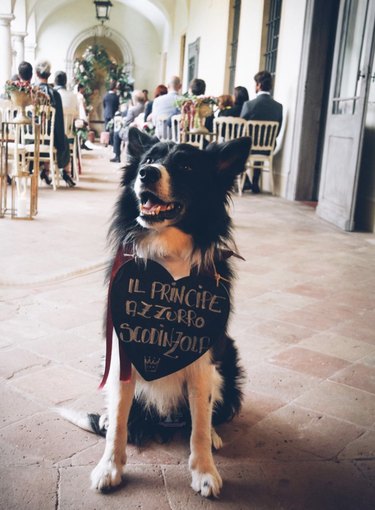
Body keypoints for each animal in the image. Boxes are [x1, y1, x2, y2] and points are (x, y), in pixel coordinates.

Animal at [61, 128, 253, 498]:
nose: (145, 174)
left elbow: (199, 426)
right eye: (149, 159)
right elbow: (118, 424)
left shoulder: (202, 358)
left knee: (207, 414)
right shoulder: (122, 348)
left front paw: (204, 471)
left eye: (187, 166)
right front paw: (110, 468)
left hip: (229, 358)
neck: (169, 259)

---*---

Reproduce exactly the lines from the one with "left elbow: (199, 426)" through the last line of the entries, keeping both of those lines and nothing else.

Your solution:
left elbow: (199, 426)
right eye: (149, 159)
right elbow: (118, 424)
left shoulder: (202, 358)
left knee: (207, 414)
right shoulder: (122, 348)
left front paw: (204, 471)
left eye: (187, 166)
right front paw: (110, 468)
left hip: (229, 358)
neck: (169, 259)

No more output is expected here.